[Math] The Hessian matrix A may be Indefinite or what is known Positive Semidefinite or Negative Semidefinite

hessian-matrixmultivalued-functionsmultivariable-calculuspositive-semidefinite

We are about to look at an important type of matrix in multivariable calculus known as Hessian Matrices. We will then formulate a generalized second derivatives test for a real-valued function $z=f(x_1,x_2,…,x_n)$ of n variables with continuous partial derivatives at a critical point $a=(a1,a2,…,an)∈D(f)$ to determine whether $f(a)$ is a local maximum value, local minimum value, or saddle point of $f$

Definition: Let $x=(x1,x2,…,xn)$ and let $z=f(x1,x2,…,xn)=f(x)$ be an n variable real-valued function whose second partial derivatives exist. Then the Hessian Matrix of f is the n×n matrix of second partial derivatives of f denoted $$\mathcal H (\mathbf{x}) = \begin{bmatrix} f_{11} (\mathbf{x}) & f_{12} (\mathbf{x}) & \cdots & f_{1n} (\mathbf{x})\\ f_{21} (\mathbf{x}) & f_{22} (\mathbf{x}) & \cdots & f_{2n} (\mathbf{x})\\ \vdots & \vdots & \ddots & \vdots \\ f_{n1} (\mathbf{x}) & f_{n2} (\mathbf{x}) & \cdots & f_{nn} (\mathbf{x}) \end{bmatrix}$$.

a)$\mathcal H (\mathbf{x})$ is said to be $\textbf{Positive Definite}$ if $D_i>0$ for i=1,2,…,n.

b) $\mathcal H (\mathbf{x})$ is said to be $\textbf{Negative Definite}$ if $D_i<0$ for odd i∈{1,2,…,n} and Di>0 for even i∈{1,2,…,n}.

c) $\mathcal H (\mathbf{x})$ is said to be $\textbf{Indefinite}$ if $det(\mathcal H (\mathbf{x}))=D_n≠0$ and neither a) nor b) hold.

d) If $det(\mathcal H (\mathbf{x}))=D_n=0$, then $\mathcal H (\mathbf{x})$ may be Indefinite or what is known Positive Semidefinite or Negative Semidefinite.

I'm studying a function that has a $det(\mathcal H (\mathbf{x}))=D_n=0$

What is the appropriate way to classify critical points if $det(\mathcal H (\mathbf{x}))=D_n=0$

For example
Assume we have this function
$$f(x_1,x_2,x_3)=x_1 x_2+x_1 x_3-x_1x_2 x_3 $$
therefore, we found the critical point by solve this system
$$\begin{equation}
\begin{cases}
\frac{df}{dx_1}=x_2+x_3-x_3 x_2=0\\
\frac{df}{dx_2}=x_1-x_1 x_3 =0\\
\frac{df}{dx_3}=x_1-x_1 x_2 =0
\end{cases}
\end{equation}$$
we get $c=(0,0,0)$
,use the Hessian matrix of f
$$\mathcal H (\mathbf{f(x_i)})=\left(
\begin{array}{ccc}
0 & 1-x_3 & 1-x_2 \\
1-x_3 & 0 & -x_1 \\
1-x_2 & -x_1 & 0 \\
\end{array}
\right)$$
$det(\mathcal H (\mathbf{f(x_i)}))=D_n=0$

This test fails to determine the type of critical points

Is there another way?
Or modification of the solution and correction.
Thanks for the help.

Best Answer

Compute the eigenvalues of the hessian.

If all the eigenvalues are nonnegative, it is positive semidefinite.

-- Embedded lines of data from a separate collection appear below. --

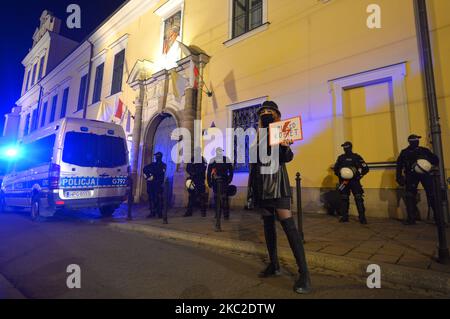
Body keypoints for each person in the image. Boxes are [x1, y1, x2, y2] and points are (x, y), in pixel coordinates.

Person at [247, 100, 311, 294]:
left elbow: (286, 157)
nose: (265, 114)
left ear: (276, 115)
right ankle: (274, 265)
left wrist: (284, 146)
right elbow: (254, 163)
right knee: (268, 225)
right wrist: (252, 191)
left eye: (269, 111)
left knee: (289, 226)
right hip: (261, 187)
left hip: (277, 186)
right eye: (262, 112)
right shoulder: (258, 135)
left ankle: (305, 274)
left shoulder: (281, 132)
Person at [396, 134, 439, 225]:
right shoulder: (405, 152)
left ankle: (437, 218)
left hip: (424, 175)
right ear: (411, 142)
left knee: (431, 195)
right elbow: (399, 166)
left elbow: (435, 160)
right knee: (410, 196)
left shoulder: (423, 150)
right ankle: (412, 219)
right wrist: (399, 177)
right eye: (416, 140)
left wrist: (430, 166)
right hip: (412, 176)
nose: (417, 142)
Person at [333, 142, 370, 224]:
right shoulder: (341, 158)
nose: (345, 148)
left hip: (354, 181)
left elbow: (365, 168)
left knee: (358, 198)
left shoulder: (356, 157)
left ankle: (362, 217)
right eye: (344, 147)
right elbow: (335, 169)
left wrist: (359, 176)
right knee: (344, 198)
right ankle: (344, 217)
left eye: (346, 146)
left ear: (350, 147)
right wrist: (340, 174)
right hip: (344, 182)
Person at [207, 147, 234, 220]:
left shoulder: (226, 159)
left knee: (225, 198)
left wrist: (229, 179)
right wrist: (209, 182)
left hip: (224, 181)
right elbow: (209, 172)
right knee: (216, 199)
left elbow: (231, 171)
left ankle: (225, 215)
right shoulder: (212, 160)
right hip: (216, 182)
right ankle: (217, 214)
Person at [184, 147, 208, 217]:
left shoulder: (203, 159)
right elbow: (188, 168)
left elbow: (203, 168)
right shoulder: (192, 159)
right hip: (193, 179)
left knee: (202, 196)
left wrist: (196, 172)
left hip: (200, 180)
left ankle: (203, 212)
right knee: (191, 196)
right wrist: (192, 172)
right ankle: (189, 212)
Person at [143, 152, 167, 219]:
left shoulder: (163, 165)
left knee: (159, 199)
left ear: (159, 157)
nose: (156, 157)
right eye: (156, 156)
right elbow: (145, 169)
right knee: (151, 198)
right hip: (151, 184)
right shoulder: (152, 164)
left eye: (157, 156)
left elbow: (160, 172)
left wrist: (152, 173)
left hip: (158, 184)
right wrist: (148, 175)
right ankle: (152, 212)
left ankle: (159, 213)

If all the eigenvalues are positive, it is positive definite.

If all the eigenvalues are nonpositive, it is negative semidefinite.

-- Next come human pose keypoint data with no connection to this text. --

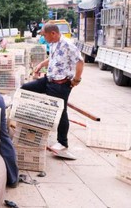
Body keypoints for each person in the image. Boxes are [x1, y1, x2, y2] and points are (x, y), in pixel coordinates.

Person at [21, 23, 84, 159]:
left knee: (61, 112)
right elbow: (54, 58)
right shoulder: (53, 43)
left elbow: (80, 61)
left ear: (53, 34)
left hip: (60, 85)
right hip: (48, 80)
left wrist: (77, 79)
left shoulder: (67, 44)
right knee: (25, 89)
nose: (44, 38)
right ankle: (28, 120)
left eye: (45, 35)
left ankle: (63, 143)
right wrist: (41, 64)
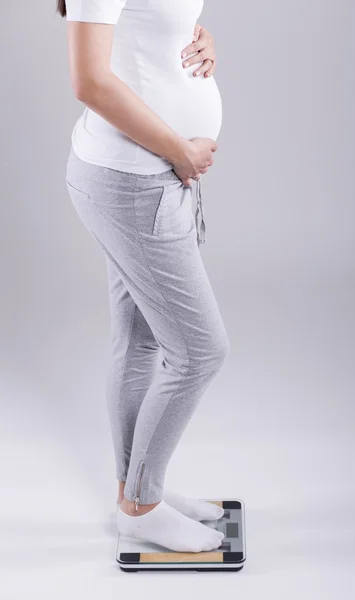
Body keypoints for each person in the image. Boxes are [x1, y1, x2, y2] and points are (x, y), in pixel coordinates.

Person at [59, 0, 230, 553]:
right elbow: (89, 80)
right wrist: (179, 149)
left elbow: (145, 32)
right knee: (200, 351)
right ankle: (142, 508)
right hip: (135, 181)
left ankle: (136, 490)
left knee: (137, 343)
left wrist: (195, 40)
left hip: (141, 177)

If all the eigenvalues are negative, it is negative definite.

Otherwise, it is indefinite.

Edit:

For that example, you have found $c=(0,0,0)$.

$$H(f(c))=\begin{bmatrix} 0 & 1 & 1 \\ 1 & 0 & 0 \\ 1 & 0 & 0\end{bmatrix}$$

$$H(f(c))-\lambda I= \begin{bmatrix} -\lambda & 1 & 1 \\ 1 & -\lambda & 0 \\ 1 & 0 & -\lambda\end{bmatrix}$$

\begin{align}\det(H(f(c))-\lambda I)&= \det\left(\begin{bmatrix}1 & 1 \\ -\lambda & 0 \end{bmatrix} \right) -\lambda \det \left( \begin{bmatrix}-\lambda & 1 \\ 1& -\lambda \end{bmatrix} \right) \\&=\lambda-\lambda(\lambda^2-1) \\&=\lambda(2-\lambda^2)\end{align}

Hence, the eigenvalues are $0$, $\sqrt{2}$ and $-\sqrt{2}$. Hence it is indefinite.